**APPLY WHAT YOU READ**:
**A.** Print the text from the passage on asserts in released code, starting with "Not asserting prematurely" and going on through "gracefully as possible.".
**B.** Summarize the passage on asserts in released code in two sentences.

**EXTRACT**:
<<<<

I don't agree that asserts are good in released code unless you have no way of backing out of the situation you find yourself in. After all, you are saying to some unlucky user out there that they can't use the debugger on their app and in general there's nothing they can do about it. Greg's suggestion is for this low-level API to say "I couldn't find this DIE" and then if that's something higher layers can work around - by saying "Yeah I couldn't find that type" then you've allowed the user to continue their debug session instead of stopping them cold.

Not asserting prematurely is particularly important for handling debug information; since we don't control the compiler we need to handle as much junk information as gracefully as possible.

>>>>

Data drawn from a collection
<<<<

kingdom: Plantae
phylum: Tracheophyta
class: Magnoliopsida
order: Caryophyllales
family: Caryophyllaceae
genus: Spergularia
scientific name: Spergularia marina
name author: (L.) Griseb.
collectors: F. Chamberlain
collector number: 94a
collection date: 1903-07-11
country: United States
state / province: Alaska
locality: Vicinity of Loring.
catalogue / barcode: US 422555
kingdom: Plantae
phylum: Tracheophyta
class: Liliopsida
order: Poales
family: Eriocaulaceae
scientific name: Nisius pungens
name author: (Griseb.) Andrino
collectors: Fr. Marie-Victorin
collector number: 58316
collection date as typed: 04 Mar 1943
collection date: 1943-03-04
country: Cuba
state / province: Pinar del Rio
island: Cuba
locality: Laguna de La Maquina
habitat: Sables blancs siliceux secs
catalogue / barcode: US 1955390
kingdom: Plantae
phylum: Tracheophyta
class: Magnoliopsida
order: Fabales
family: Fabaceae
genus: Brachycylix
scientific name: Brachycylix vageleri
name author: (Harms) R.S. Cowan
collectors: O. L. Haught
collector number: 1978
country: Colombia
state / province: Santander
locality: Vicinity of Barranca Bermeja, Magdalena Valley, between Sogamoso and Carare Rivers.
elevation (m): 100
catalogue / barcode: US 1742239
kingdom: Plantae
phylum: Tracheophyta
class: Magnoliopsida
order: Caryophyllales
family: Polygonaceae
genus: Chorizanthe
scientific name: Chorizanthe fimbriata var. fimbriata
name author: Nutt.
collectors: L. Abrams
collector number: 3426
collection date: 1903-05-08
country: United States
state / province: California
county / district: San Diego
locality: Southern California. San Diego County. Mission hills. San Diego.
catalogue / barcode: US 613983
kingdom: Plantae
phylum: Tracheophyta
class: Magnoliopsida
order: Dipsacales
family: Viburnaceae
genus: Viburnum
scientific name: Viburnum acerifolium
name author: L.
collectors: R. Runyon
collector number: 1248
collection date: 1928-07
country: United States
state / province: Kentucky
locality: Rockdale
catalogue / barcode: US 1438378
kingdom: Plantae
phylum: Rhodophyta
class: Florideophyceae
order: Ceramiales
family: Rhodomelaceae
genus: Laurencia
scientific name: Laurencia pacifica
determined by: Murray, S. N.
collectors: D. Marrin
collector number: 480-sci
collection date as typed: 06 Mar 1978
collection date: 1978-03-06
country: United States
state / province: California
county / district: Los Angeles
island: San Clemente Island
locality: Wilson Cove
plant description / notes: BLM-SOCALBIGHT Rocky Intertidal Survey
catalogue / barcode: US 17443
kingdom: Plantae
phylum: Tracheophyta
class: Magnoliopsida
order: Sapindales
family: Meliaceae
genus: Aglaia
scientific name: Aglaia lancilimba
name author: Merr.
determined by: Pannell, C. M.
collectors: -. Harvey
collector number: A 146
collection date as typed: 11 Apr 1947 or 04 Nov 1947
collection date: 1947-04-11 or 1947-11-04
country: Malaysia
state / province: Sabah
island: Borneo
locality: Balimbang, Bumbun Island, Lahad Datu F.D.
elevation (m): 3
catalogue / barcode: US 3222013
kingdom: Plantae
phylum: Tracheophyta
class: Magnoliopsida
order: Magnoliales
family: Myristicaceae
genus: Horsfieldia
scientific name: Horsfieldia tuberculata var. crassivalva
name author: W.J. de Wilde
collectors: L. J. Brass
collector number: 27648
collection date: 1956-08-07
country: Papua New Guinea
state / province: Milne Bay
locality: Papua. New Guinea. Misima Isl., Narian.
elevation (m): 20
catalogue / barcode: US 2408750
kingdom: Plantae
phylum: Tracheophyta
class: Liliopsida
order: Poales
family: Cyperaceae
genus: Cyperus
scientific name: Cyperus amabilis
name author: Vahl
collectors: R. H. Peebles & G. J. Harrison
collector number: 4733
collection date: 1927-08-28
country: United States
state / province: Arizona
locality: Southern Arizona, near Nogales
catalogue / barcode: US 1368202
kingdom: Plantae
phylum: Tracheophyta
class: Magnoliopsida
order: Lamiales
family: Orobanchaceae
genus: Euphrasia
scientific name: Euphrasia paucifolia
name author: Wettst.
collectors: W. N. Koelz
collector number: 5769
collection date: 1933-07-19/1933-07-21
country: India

>>>>

**RESULTS**:
**A.**
Not asserting prematurely is particularly important for handling debug information; since we don't control the compiler we need to handle as much junk information as gracefully as possible.

**B.** Asserts do not belong in released code unless there is no way to back out of a situation, since they leave users unable to use the debugger on their app. Following Greg's suggestion, the low-level API should instead report that it couldn't find a DIE so higher layers can work around it and let the debug session continue, which matters especially for debug information because the compiler is outside their control and junk information must be handled gracefully.